Tumour cell generation of inducible regulatory T-cells in multiple myeloma is contact-dependent and antigen-presenting cell-independent.

Regulatory T-cells (T(Reg) cells) are increased in patients with multiple myeloma (MM). We investigated whether MM cells could generate and/or expand T(Reg) cells as a method of immuno-surveillance avoidance. In an in vitro model, CD4(+)CD25(-)FoxP3(-) T-cells co-cultured with malignant plasma cells (primary MM cells and cell lines) induced a significant generation of CD4(+)CD25(+)FoxP3(+) inducible T(Reg) cells (tT(Reg) cells; p<0.0001), in a contact-dependent manner. tT(Reg) cells were polyclonal, demonstrated a suppressive phenotype and phenotypically, demonstrated increased FoxP3 (p = 0.0001), increased GITR (p<0.0001), increased PD1 (p = 0.003) and decreased CD62L (p = 0.007) expression compared with naturally occurring T(Reg) cells. FACS-sorted tT(Reg) cells differentiated into FoxP(+)IL-17(+) and FoxP3(-)IL-17(+) CD4(+) cells upon TCR-mediated stimulation.
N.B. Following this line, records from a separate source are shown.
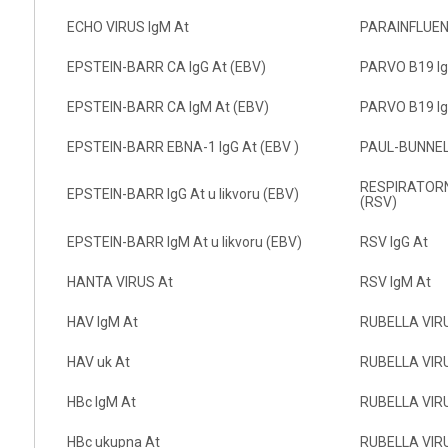
ECHO VIRUS IgM At
PARAINFLUEN
EPSTEIN-BARR CA IgG At (EBV)
PARVO B19 Ig
EPSTEIN-BARR CA IgM At (EBV)
PARVO B19 I
EPSTEIN-BARR EBNA-1 IgG At (EBV )
PAUL-BUNNE
RESPIRATORNI
EPSTEIN-BARR IgG At u likvoru (EBV)
(RSV)
EPSTEIN-BARR IgM At u likvoru (EBV)
RSV IgG At
HANTA VIRUS At
RSV IgM At
HAV IgM At
RUBELLA VIRU
HAV uk At
RUBELLA VIRUS
HBc IgM At
RUBELLA VIRU
HBc ukupna At
RUBELLA VIRUS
Blocking experiments with anti-ICOS-L MoAb resulted in a significant inhibition of tT(Reg) cell generation whereas both IL-10 & TGFß blockade did not. MM tumour cells can directly generate functional T(Reg) cells in a contact-dependent manner, mediated by ICOS/ICOS-L. These features suggest that tumour generation of T(Reg) cells may contribute to evasion of immune surveillance by the host.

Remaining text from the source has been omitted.